Joshua Greenbaum, in his Enterprise Anti-Matter blog, pointed out that GRC is an area where SAP outshines Oracle.
“What I think gives SAP some advantage is the integration with GRC and Duet [the dual development program between SAP and Microsoft to expose SAP processes in Office]…Particularly GRC: this is one three-letter-acronym that Oracle has yet to challenge effectively,” wrote Greenbaum. “Tying corporate performance management to GRC is going to make a strong case inside the office of the CFO, and has a good change of putting Oracle on the defensive, something it was hoping was not going to be the case once Hyperion was in its portfolio.”
Duet has been a strong motivator for SAP in its pursuit of Microsoft as an integral partner—yet another distance point from Oracle. Technology Business Research analyst Stuart Williams points out that OutlookSofts SOA-based platform is based on the Microsoft stack: Microsoft Excel, Business Intelligence Platform, SQL Server and SharePoint Server.

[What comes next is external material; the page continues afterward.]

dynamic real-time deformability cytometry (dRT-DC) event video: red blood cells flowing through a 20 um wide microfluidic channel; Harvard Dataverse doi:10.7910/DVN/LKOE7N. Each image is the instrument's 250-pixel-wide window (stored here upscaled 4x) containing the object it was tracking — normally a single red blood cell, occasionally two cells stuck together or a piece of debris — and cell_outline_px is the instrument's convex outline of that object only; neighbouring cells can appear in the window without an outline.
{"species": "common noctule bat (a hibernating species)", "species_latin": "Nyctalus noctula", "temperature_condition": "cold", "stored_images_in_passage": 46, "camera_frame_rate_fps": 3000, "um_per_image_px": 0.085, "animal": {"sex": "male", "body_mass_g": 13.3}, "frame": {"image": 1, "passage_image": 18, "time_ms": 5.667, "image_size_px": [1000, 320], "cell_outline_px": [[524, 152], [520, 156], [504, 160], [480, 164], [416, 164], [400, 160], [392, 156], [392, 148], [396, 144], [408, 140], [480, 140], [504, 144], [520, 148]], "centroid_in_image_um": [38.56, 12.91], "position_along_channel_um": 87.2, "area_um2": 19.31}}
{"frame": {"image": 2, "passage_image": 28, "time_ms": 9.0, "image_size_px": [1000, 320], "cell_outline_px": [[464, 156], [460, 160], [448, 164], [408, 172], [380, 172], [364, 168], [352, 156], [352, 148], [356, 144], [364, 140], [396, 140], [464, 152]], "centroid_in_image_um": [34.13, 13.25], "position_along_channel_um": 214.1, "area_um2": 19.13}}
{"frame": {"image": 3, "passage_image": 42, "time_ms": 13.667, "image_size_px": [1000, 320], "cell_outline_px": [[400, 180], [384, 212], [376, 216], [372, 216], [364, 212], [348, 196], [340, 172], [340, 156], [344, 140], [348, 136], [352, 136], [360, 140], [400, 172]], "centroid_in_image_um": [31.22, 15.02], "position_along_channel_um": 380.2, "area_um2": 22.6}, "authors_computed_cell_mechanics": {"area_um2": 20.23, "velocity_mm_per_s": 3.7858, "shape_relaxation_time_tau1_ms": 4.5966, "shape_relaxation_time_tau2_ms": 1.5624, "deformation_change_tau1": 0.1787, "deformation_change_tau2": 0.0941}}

“The close integration of SAPs Duet 2.0 with SharePoint, combined with the integration already in place with OutlookSoft, implies a clear direction for SAPs future development for the business user,” writes Williams in a May 9 research note. “TBR believes the acquisition provides SAP customers with an alternative to the Oracle software stack and strengthens future alliances between SAP and Microsoft. OutlookSoft was one of Microsofts top five global partners and a finalist for the Microsoft Global ISV Partner of the Year Award.”
That said, the parrying between SAP and Oracle continues; Hyperions customer base consists mainly of SAP users.
SAP expects the acquisition of OutlookSoft to close in June, pending standard regulatory approvals.